# Statutory declaration of common-law union



## tpee (Sep 20, 2012)

Hi all , 
Hope you can help .

I am in the process of fill out the " Statutory Declaration of Common-Law Union! "
I am the main applicant of the skills migration visa .

My question is ,

They are looking for a signed declartion that we " solemnly delcare that we have cohabited in a conjugal relationship for X amount of years "

my problem is that although we are engaged for the last year , we and have been together for the last 8 years , due to work reasons we live at oppsite ends of the country and do not live together . 
I have doucmentation of hoildays , pre marrraige course , letters , emails , pictures of or relationship . We are getting married in june 2014 . 

I dont want to lie on the application form , can anybody please advise and some one else must of been in the same situation before . 

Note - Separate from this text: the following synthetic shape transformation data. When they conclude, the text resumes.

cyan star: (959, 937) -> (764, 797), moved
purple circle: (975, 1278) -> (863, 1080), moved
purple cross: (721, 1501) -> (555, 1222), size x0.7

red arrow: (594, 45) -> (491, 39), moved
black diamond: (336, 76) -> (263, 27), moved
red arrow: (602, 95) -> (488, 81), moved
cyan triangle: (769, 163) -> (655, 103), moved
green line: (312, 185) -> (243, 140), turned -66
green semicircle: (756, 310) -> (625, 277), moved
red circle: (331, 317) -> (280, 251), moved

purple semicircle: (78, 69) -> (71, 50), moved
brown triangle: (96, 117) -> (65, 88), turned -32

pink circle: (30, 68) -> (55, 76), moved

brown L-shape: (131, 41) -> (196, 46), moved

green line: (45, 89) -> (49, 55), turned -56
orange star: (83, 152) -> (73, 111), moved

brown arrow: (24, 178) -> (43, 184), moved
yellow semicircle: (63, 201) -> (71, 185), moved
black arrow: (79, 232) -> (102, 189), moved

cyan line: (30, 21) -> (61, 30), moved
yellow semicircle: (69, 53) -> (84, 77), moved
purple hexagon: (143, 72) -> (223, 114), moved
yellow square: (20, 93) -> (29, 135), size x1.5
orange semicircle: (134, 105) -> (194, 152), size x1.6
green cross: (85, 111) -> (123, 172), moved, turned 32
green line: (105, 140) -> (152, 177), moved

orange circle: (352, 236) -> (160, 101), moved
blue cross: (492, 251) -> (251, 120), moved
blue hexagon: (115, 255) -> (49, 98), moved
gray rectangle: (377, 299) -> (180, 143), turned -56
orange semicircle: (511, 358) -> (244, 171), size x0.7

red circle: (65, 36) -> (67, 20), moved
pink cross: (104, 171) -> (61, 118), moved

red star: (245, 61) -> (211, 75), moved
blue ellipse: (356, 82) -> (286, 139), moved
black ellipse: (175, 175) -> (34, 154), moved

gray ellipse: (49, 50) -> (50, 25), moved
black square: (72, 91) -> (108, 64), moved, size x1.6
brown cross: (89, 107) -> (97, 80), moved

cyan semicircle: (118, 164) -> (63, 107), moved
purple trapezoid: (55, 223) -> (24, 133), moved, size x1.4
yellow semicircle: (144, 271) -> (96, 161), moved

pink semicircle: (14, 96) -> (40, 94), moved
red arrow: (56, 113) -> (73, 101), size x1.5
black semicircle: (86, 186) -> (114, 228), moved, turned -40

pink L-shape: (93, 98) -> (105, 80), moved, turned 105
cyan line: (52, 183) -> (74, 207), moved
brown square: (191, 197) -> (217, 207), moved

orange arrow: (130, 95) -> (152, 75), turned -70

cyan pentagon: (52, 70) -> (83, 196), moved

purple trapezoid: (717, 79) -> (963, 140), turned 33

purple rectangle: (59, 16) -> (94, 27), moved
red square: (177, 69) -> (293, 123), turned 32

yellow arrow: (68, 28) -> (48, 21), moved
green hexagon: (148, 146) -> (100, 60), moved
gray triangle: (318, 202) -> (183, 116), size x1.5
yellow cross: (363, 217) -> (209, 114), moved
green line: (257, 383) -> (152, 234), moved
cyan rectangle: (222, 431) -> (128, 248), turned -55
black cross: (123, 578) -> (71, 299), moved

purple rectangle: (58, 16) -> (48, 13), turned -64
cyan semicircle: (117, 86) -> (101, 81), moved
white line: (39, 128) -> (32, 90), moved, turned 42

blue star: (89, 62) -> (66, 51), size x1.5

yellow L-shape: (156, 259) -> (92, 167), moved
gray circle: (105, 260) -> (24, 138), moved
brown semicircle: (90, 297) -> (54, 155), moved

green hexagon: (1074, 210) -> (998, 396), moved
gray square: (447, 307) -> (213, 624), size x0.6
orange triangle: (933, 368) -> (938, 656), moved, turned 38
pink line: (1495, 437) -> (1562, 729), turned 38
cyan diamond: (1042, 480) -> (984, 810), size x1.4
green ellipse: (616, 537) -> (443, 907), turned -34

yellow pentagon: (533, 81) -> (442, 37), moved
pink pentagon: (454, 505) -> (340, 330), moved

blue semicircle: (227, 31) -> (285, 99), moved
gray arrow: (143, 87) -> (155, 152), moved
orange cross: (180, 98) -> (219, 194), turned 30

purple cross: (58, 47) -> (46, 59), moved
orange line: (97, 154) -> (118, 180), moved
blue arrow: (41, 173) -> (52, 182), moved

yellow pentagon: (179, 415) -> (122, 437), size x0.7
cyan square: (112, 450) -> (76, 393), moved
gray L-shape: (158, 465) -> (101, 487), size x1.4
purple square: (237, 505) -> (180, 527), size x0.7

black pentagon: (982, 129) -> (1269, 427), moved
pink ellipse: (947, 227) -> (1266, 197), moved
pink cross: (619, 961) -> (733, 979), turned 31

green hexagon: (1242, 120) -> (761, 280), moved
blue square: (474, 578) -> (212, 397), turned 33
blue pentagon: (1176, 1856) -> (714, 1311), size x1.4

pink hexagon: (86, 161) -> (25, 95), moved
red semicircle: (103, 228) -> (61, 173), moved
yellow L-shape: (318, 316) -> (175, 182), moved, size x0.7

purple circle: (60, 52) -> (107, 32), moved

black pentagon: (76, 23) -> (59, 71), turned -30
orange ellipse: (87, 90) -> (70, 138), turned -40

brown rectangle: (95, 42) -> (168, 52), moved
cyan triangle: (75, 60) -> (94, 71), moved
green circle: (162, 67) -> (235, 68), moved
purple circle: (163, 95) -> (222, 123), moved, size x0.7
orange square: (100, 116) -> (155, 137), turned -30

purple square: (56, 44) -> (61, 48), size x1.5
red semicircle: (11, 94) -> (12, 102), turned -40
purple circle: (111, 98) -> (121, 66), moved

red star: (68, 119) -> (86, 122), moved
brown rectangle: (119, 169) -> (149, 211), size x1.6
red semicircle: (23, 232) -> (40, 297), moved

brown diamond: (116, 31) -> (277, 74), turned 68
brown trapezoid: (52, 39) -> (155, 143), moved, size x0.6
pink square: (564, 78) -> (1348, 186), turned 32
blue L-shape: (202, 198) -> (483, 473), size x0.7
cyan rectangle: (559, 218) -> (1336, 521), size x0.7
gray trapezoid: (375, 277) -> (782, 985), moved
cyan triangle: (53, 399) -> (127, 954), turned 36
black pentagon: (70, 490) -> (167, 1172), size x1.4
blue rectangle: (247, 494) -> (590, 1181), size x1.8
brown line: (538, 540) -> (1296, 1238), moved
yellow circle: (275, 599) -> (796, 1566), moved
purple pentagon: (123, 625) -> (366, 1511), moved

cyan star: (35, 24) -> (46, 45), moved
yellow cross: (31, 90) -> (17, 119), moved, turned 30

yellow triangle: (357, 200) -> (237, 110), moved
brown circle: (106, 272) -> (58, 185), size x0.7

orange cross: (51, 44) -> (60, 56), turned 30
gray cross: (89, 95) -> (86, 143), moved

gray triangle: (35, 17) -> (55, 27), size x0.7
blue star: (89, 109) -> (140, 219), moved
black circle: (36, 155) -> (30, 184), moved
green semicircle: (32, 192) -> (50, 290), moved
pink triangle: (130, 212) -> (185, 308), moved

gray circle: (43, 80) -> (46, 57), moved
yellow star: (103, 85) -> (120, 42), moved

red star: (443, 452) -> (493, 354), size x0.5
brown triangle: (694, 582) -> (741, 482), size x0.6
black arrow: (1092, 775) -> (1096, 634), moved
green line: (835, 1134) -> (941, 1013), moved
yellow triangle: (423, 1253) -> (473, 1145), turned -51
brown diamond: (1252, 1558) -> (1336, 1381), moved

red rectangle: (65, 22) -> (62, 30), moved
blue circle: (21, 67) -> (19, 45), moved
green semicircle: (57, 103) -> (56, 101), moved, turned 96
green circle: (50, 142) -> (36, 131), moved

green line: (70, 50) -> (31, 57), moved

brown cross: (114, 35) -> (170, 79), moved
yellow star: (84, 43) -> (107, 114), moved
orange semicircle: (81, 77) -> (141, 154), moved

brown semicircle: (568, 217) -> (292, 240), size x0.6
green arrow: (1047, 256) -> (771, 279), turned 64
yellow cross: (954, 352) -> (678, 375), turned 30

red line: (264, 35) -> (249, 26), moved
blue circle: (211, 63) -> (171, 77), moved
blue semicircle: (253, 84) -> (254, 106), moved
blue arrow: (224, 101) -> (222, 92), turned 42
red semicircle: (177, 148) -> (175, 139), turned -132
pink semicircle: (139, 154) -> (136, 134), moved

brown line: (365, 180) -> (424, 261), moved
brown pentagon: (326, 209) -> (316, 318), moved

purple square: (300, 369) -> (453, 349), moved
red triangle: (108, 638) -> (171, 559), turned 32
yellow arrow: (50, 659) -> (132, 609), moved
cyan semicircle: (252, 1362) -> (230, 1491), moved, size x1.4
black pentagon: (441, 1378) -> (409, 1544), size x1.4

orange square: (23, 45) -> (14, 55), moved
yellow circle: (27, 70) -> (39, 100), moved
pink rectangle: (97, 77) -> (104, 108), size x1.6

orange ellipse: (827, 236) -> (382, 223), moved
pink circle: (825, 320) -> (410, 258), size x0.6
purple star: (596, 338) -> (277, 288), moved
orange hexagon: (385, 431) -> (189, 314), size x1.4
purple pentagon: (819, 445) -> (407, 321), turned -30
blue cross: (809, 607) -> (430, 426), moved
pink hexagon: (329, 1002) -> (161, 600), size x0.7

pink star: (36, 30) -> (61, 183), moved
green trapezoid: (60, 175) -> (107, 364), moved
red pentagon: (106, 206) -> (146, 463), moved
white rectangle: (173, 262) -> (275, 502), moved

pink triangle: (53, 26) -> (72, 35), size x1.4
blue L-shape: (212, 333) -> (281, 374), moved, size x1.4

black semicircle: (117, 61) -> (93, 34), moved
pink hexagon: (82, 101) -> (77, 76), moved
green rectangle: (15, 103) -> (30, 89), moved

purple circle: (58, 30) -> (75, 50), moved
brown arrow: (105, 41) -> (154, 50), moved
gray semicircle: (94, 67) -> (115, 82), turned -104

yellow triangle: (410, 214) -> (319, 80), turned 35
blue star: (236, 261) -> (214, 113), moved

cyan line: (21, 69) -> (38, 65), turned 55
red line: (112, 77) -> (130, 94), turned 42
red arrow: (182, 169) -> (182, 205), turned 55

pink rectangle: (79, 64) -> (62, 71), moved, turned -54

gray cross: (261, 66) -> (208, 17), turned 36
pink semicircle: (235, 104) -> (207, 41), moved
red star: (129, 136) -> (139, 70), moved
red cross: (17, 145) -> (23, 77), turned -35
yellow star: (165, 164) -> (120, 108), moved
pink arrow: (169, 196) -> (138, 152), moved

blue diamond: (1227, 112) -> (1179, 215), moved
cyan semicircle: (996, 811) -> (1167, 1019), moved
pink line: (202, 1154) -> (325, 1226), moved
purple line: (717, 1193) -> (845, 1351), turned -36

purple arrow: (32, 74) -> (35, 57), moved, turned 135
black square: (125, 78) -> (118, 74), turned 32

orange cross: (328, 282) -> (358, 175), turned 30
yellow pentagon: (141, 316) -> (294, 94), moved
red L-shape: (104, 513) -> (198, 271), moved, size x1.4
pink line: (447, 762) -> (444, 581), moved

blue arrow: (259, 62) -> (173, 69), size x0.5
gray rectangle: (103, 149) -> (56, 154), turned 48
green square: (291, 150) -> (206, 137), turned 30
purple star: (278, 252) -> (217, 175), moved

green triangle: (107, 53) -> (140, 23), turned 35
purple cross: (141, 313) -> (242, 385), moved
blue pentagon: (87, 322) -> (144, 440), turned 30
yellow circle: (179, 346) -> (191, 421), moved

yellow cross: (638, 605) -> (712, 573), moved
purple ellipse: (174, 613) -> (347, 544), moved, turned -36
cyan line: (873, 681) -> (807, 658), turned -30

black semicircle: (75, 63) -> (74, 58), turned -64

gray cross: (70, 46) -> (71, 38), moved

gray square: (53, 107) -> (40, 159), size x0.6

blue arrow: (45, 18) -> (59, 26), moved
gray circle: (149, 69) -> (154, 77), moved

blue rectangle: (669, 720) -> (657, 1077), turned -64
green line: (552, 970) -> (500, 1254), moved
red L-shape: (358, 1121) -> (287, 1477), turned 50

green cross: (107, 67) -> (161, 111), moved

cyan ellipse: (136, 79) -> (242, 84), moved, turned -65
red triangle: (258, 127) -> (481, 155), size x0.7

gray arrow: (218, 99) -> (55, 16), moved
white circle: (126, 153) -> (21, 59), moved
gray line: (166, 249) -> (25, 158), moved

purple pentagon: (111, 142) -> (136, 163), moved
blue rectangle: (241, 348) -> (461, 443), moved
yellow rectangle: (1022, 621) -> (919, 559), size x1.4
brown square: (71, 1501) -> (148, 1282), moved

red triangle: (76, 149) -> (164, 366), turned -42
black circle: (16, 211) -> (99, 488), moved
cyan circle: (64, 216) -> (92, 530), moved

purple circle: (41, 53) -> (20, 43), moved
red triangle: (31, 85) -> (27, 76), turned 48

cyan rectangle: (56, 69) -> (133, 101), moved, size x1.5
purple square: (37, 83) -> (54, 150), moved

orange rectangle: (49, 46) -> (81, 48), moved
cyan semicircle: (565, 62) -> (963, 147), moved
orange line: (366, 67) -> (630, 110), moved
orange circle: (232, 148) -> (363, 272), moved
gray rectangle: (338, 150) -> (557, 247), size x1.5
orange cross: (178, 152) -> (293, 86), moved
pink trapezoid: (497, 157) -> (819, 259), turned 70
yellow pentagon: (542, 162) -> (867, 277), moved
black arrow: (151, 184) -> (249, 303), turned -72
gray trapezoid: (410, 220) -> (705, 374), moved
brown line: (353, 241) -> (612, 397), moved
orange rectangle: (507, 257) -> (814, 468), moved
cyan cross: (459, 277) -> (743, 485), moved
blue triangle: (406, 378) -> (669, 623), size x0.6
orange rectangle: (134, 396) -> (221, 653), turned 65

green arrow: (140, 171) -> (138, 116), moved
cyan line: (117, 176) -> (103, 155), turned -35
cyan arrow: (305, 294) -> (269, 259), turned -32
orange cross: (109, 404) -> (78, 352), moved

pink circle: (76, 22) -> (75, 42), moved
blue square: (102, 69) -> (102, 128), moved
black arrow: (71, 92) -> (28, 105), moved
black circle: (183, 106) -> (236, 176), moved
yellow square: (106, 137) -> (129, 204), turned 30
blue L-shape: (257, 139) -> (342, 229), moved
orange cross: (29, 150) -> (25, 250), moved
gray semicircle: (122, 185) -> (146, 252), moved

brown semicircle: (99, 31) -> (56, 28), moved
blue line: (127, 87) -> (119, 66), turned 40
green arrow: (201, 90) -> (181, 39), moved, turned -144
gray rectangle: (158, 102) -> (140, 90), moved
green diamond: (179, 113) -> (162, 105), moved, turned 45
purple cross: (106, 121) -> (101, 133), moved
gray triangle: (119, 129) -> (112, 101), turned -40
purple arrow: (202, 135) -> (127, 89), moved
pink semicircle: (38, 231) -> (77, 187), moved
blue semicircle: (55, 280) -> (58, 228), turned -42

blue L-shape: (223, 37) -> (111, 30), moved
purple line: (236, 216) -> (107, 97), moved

Thanks for your help in advance .


----------



## Auld Yin (Mar 10, 2009)

tpee said:


> Hi all ,
> Hope you can help .
> 
> I am in the process of fill out the " Statutory Declaration of Common-Law Union! "
> ...


IMO you have not cohabited and consequently cannot honestly sign the Statutory Declaration. What visa are you applying for? I think you would need to produce copies of rent books/mortgage statements/utility bills etc in joint names to prove co-habitation.


----------



## tpee (Sep 20, 2012)

Auld Yin said:


> IMO you have not cohabited and consequently cannot honestly sign the Statutory Declaration. What visa are you applying for? I think you would need to produce copies of rent books/mortgage statements/utility bills etc in joint names to prove co-habitation.


Thanks for the reply ,

I am applying for the Canada Federal skilled worker visa , what would my options be ?

Thanks .


----------



## Auld Yin (Mar 10, 2009)

tpee said:


> Thanks for the reply ,
> 
> I am applying for the Canada Federal skilled worker visa , what would my options be ?
> 
> Thanks .


I assume you know the FSW process is presently closed until the new year when the new process will be announced along with the qualifying occupations.
As far as the spousal application your only option is to get married before you apply.


----------



## tpee (Sep 20, 2012)

Yes i am aware of it been closed , just getting stuff ready , 
Looks like ill have to leave her out of the application so as we wount be getting marryed till 2014 .


----------